Requirement:
Produce an exact copy of the lines from the line containing "(at 195.2 103.925))" through the last line of the entries below, and only those lines.

++++

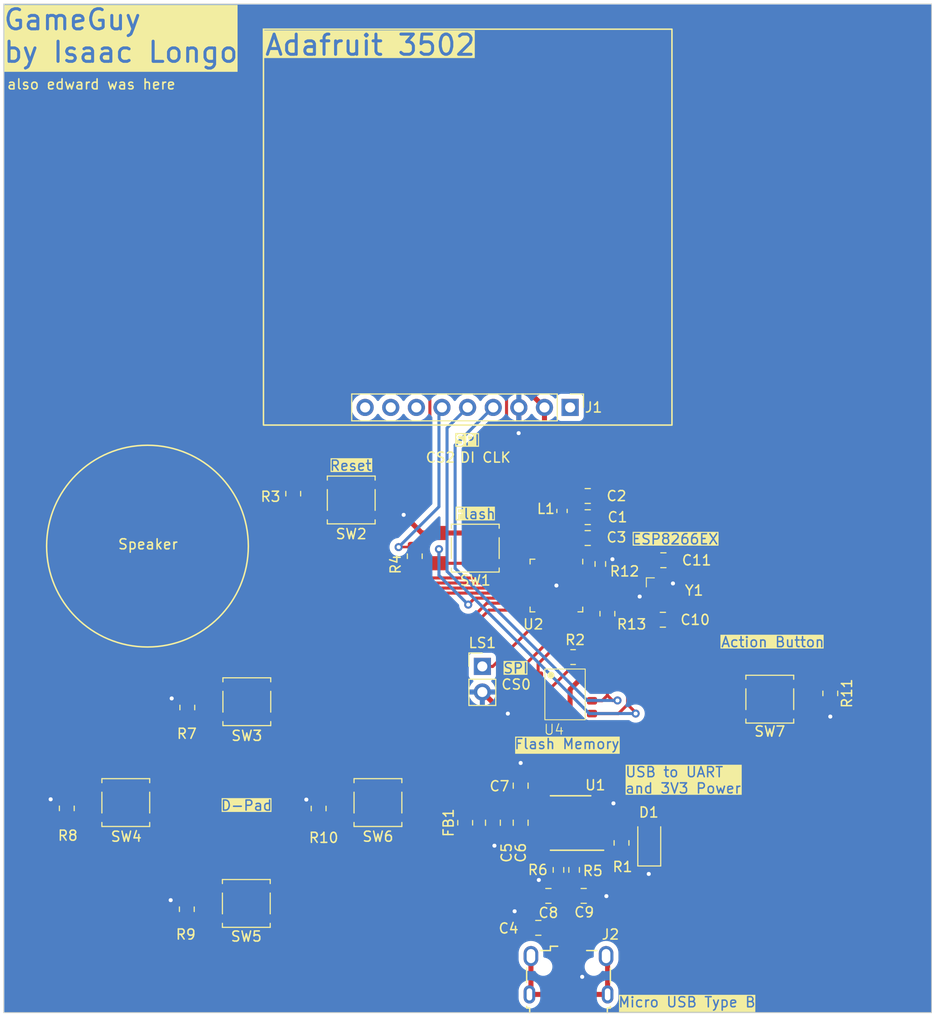
<source format=kicad_pcb>
(kicad_pcb
	(version 20240108)
	(generator "pcbnew")
	(generator_version "8.0")
	(general
		(thickness 1.6)
		(legacy_teardrops no)
	)
	(paper "A4")
	(layers
		(0 "F.Cu" signal)
		(31 "B.Cu" power)
		(32 "B.Adhes" user "B.Adhesive")
		(33 "F.Adhes" user "F.Adhesive")
		(34 "B.Paste" user)
		(35 "F.Paste" user)
		(36 "B.SilkS" user "B.Silkscreen")
		(37 "F.SilkS" user "F.Silkscreen")
		(38 "B.Mask" user)
		(39 "F.Mask" user)
		(40 "Dwgs.User" user "User.Drawings")
		(41 "Cmts.User" user "User.Comments")
		(42 "Eco1.User" user "User.Eco1")
		(43 "Eco2.User" user "User.Eco2")
		(44 "Edge.Cuts" user)
		(45 "Margin" user)
		(46 "B.CrtYd" user "B.Courtyard")
		(47 "F.CrtYd" user "F.Courtyard")
		(48 "B.Fab" user)
		(49 "F.Fab" user)
		(50 "User.1" user)
		(51 "User.2" user)
		(52 "User.3" user)
		(53 "User.4" user)
		(54 "User.5" user)
		(55 "User.6" user)
		(56 "User.7" user)
		(57 "User.8" user)
		(58 "User.9" user)
	)
	(setup
		(stackup
			(layer "F.SilkS"
				(type "Top Silk Screen")
			)
			(layer "F.Paste"
				(type "Top Solder Paste")
			)
			(layer "F.Mask"
				(type "Top Solder Mask")
				(thickness 0.01)
			)
			(layer "F.Cu"
				(type "copper")
				(thickness 0.035)
			)
			(layer "dielectric 1"
				(type "core")
				(thickness 1.51)
				(material "FR4")
				(epsilon_r 4.5)
				(loss_tangent 0.02)
			)
			(layer "B.Cu"
				(type "copper")
				(thickness 0.035)
			)
			(layer "B.Mask"
				(type "Bottom Solder Mask")
				(thickness 0.01)
			)
			(layer "B.Paste"
				(type "Bottom Solder Paste")
			)
			(layer "B.SilkS"
				(type "Bottom Silk Screen")
			)
			(copper_finish "None")
			(dielectric_constraints no)
		)
		(pad_to_mask_clearance 0)
		(allow_soldermask_bridges_in_footprints no)
		(pcbplotparams
			(layerselection 0x00010fc_ffffffff)
			(plot_on_all_layers_selection 0x0000000_00000000)
			(disableapertmacros no)
			(usegerberextensions no)
			(usegerberattributes yes)
			(usegerberadvancedattributes yes)
			(creategerberjobfile yes)
			(dashed_line_dash_ratio 12.000000)
			(dashed_line_gap_ratio 3.000000)
			(svgprecision 4)
			(plotframeref no)
			(viasonmask no)
			(mode 1)
			(useauxorigin no)
			(hpglpennumber 1)
			(hpglpenspeed 20)
			(hpglpendiameter 15.000000)
			(pdf_front_fp_property_popups yes)
			(pdf_back_fp_property_popups yes)
			(dxfpolygonmode yes)
			(dxfimperialunits yes)
			(dxfusepcbnewfont yes)
			(psnegative no)
			(psa4output no)
			(plotreference yes)
			(plotvalue yes)
			(plotfptext yes)
			(plotinvisibletext no)
			(sketchpadsonfab no)
			(subtractmaskfromsilk no)
			(outputformat 1)
			(mirror no)
			(drillshape 0)
			(scaleselection 1)
			(outputdirectory "manufacturing/")
		)
	)
	(net 0 "")
	(net 1 "+3V3")
	(net 2 "GND")
	(net 3 "VBUS")
	(net 4 "Net-(U1-VCC)")
	(net 5 "Net-(U2-XTAL_OUT)")
	(net 6 "Net-(U2-XTAL_IN)")
	(net 7 "Net-(D1-A)")
	(net 8 "unconnected-(J1-Pin_1-Pad1)")
	(net 9 "/GPIO15")
	(net 10 "/GPIO9")
	(net 11 "/CS2")
	(net 12 "unconnected-(J1-Pin_7-Pad7)")
	(net 13 "unconnected-(J1-Pin_8-Pad8)")
	(net 14 "unconnected-(J1-Pin_9-Pad9)")
	(net 15 "unconnected-(J2-ID-Pad4)")
	(net 16 "Net-(L1-Pad2)")
	(net 17 "/GPIO2")
	(net 18 "/SD_CLK")
	(net 19 "Net-(U2-SDIO_CLK)")
	(net 20 "Net-(U2-CHIP_PU)")
	(net 21 "/DP")
	(net 22 "/DM")
	(net 23 "/GPIO4")
	(net 24 "/GPIO5")
	(net 25 "/GPIO13")
	(net 26 "unconnected-(U2-XPD_DCDC-Pad8)")
	(net 27 "Net-(U2-RES12K)")
	(net 28 "/UART_TX")
	(net 29 "Net-(U2-U0TXD)")
	(net 30 "unconnected-(U1-~{RTS}-Pad2)")
	(net 31 "/UART_RX")
	(net 32 "unconnected-(U1-~{CTS}-Pad6)")
	(net 33 "unconnected-(U1-CBUS2-Pad7)")
	(net 34 "unconnected-(U1-CBUS1-Pad14)")
	(net 35 "unconnected-(U1-CBUS0-Pad15)")
	(net 36 "unconnected-(U1-CBUS3-Pad16)")
	(net 37 "unconnected-(U2-LNA-Pad2)")
	(net 38 "unconnected-(U2-VDD_RTC-Pad5)")
	(net 39 "unconnected-(U2-TOUT-Pad6)")
	(net 40 "/SWP")
	(net 41 "/SD_CMD")
	(net 42 "/SDO")
	(net 43 "/SDI")
	(net 44 "unconnected-(U2-~{EXT_RSTB}-Pad32)")
	(net 45 "unconnected-(U4-NC-Pad7)")
	(net 46 "/D-")
	(net 47 "/D+")
	(net 48 "unconnected-(J2-Shield-Pad6)")
	(net 49 "unconnected-(U2-MTDI-Pad10)")
	(net 50 "/GPIO0")
	(net 51 "unconnected-(U2-MTMS-Pad9)")
	(footprint "Resistor_SMD:R_0805_2012Metric" (layer "F.Cu") (at 178.969 118.0125 90))
	(footprint "Resistor_SMD:R_0805_2012Metric" (layer "F.Cu") (at 209 121.425 -90))
	(footprint "Button_Switch_SMD:SW_SPST_TL3305A" (layer "F.Cu") (at 171.85 107.425))
	(footprint "Button_Switch_SMD:SW_SPST_TL3305A" (layer "F.Cu") (at 159.85 117.425))
	(footprint "Capacitor_SMD:C_0805_2012Metric" (layer "F.Cu") (at 213.1 99.3 180))
	(footprint "Button_Switch_SMD:SW_SPST_TL3305A" (layer "F.Cu") (at 171.8 127.425))
	(footprint "Resistor_SMD:R_0805_2012Metric" (layer "F.Cu") (at 154 118 90))
	(footprint "Resistor_SMD:R_0805_2012Metric" (layer "F.Cu") (at 193.5 119.425 90))
	(footprint "Resistor_SMD:R_0805_2012Metric" (layer "F.Cu") (at 229.7 106.6 -90))
	(footprint "Capacitor_SMD:C_0805_2012Metric" (layer "F.Cu") (at 205.65 87.03))
	(footprint "Button_Switch_SMD:SW_SPST_TL3305A" (layer "F.Cu") (at 182.2 87.425))
	(footprint "LED_SMD:LED_1206_3216Metric" (layer "F.Cu") (at 211.75 121.425 90))
	(footprint "Capacitor_SMD:C_0805_2012Metric" (layer "F.Cu") (at 201.75 126.675 180))
	(footprint "Connector_PinHeader_2.54mm:PinHeader_1x09_P2.54mm_Vertical" (layer "F.Cu") (at 203.9 78.25 -90))
	(footprint "Inductor_SMD:L_0603_1608Metric" (layer "F.Cu") (at 203.1 88.5125 -90))
	(footprint "based_lib:MX25V16066M1I02-TR" (layer "F.Cu") (at 203.4 106.7 -90))
	(footprint "Resistor_SMD:R_0603_1608Metric" (layer "F.Cu") (at 202.75 124.1 -90))
	(footprint "Capacitor_SMD:C_0805_2012Metric" (layer "F.Cu") (at 205.65 91.2))
	(footprint "Capacitor_SMD:C_0805_2012Metric" (layer "F.Cu") (at 196.25 119.425 -90))
	(footprint "Resistor_SMD:R_0805_2012Metric" (layer "F.Cu") (at 207.6 98.7 90))
	(footprint "Package_SO:SSOP-16_3.9x4.9mm_P0.635mm" (layer "F.Cu") (at 203.95 119.425 180))
	(footprint "Capacitor_SMD:C_0805_2012Metric" (layer "F.Cu") (at 199 115.75 90))
	(footprint "Resistor_SMD:R_0805_2012Metric" (layer "F.Cu") (at 165.95 108 90))
	(footprint "Connector_PinHeader_2.54mm:PinHeader_1x02_P2.54mm_Vertical" (layer "F.Cu") (at 195.2 103.925))
	(footprint "Button_Switch_SMD:SW_SPST_TL3305A" (layer "F.Cu") (at 194.5 92.2 180))
	(footprint "Resistor_SMD:R_0805_2012Metric" (layer "F.Cu") (at 188.5 93 -90))
	(footprint "Capacitor_SMD:C_0805_2012Metric" (layer "F.Cu") (at 213.15 93.4))
	(footprint "Resistor_SMD:R_0603_1608Metric" (layer "F.Cu") (at 206.9 93.77 -90))
	(footprint "Resistor_SMD:R_0805_2012Metric" (layer "F.Cu") (at 204.2 103 180))
	(footprint "Button_Switch_SMD:SW_SPST_TL3305A" (layer "F.Cu") (at 184.85 117.425))
	(footprint "Capacitor_SMD:C_0805_2012Metric" (layer "F.Cu") (at 199 119.425 -90))
	(footprint "Capacitor_SMD:C_0805_2012Metric" (layer "F.Cu") (at 200.75 129.845 180))
	(footprint "Resistor_SMD:R_0603_1608Metric" (layer "F.Cu") (at 204.3 124.1 -90))
	(footprint "based_lib:ABM11-140-26.000MHZ-T3" (layer "F.Cu") (at 212.458 96.345 -90))
	(footprint "Capacitor_SMD:C_0805_2012Metric" (layer "F.Cu") (at 205.65 89.13))
	(footprint "Capacitor_SMD:C_0805_2012Metric" (layer "F.Cu") (at 205.25 126.675))
	(footprint "Resistor_SMD:R_0805_2012Metric" (layer "F.Cu") (at 165.9 128 90))
	(footprint "Package_DFN_QFN:QFN-32-1EP_5x5mm_P0.5mm_EP3.45x3.45mm"
		(layer "F.Cu")
		(uuid "e67c4d3c-0c86-40eb-a7ac-3175d33221d5")
		(at 202.545 95.9075 -90)
		(descr "QFN, 32 Pin (http://www.analog.com/media/en/package-pcb-resources/package/pkg_pdf/ltc-legacy-qfn/QFN_32_05-08-1693.pdf), generated with kicad-footprint-generator ipc_noLead_generator.py")
		(tags "Q
... [134846 chars truncated]
</source>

++++

Answer to the problem:
	(footprint "Connector_PinHeader_2.54mm:PinHeader_1x02_P2.54mm_Vertical" (layer "F.Cu") (at 195.2 103.925))
	(footprint "Button_Switch_SMD:SW_SPST_TL3305A" (layer "F.Cu") (at 194.5 92.2 180))
	(footprint "Resistor_SMD:R_0805_2012Metric" (layer "F.Cu") (at 188.5 93 -90))
	(footprint "Capacitor_SMD:C_0805_2012Metric" (layer "F.Cu") (at 213.15 93.4))
	(footprint "Resistor_SMD:R_0603_1608Metric" (layer "F.Cu") (at 206.9 93.77 -90))
	(footprint "Resistor_SMD:R_0805_2012Metric" (layer "F.Cu") (at 204.2 103 180))
	(footprint "Button_Switch_SMD:SW_SPST_TL3305A" (layer "F.Cu") (at 184.85 117.425))
	(footprint "Capacitor_SMD:C_0805_2012Metric" (layer "F.Cu") (at 199 119.425 -90))
	(footprint "Capacitor_SMD:C_0805_2012Metric" (layer "F.Cu") (at 200.75 129.845 180))
	(footprint "Resistor_SMD:R_0603_1608Metric" (layer "F.Cu") (at 204.3 124.1 -90))
	(footprint "based_lib:ABM11-140-26.000MHZ-T3" (layer "F.Cu") (at 212.458 96.345 -90))
	(footprint "Capacitor_SMD:C_0805_2012Metric" (layer "F.Cu") (at 205.65 89.13))
	(footprint "Capacitor_SMD:C_0805_2012Metric" (layer "F.Cu") (at 205.25 126.675))
	(footprint "Resistor_SMD:R_0805_2012Metric" (layer "F.Cu") (at 165.9 128 90))
	(footprint "Package_DFN_QFN:QFN-32-1EP_5x5mm_P0.5mm_EP3.45x3.45mm"
		(layer "F.Cu")
		(uuid "e67c4d3c-0c86-40eb-a7ac-3175d33221d5")
		(at 202.545 95.9075 -90)
		(descr "QFN, 32 Pin (http://www.analog.com/media/en/package-pcb-resources/package/pkg_pdf/ltc-legacy-qfn/QFN_32_05-08-1693.pdf), generated with kicad-footprint-generator ipc_noLead_generator.py")
		(tags "Q
... [134846 chars truncated]
</source>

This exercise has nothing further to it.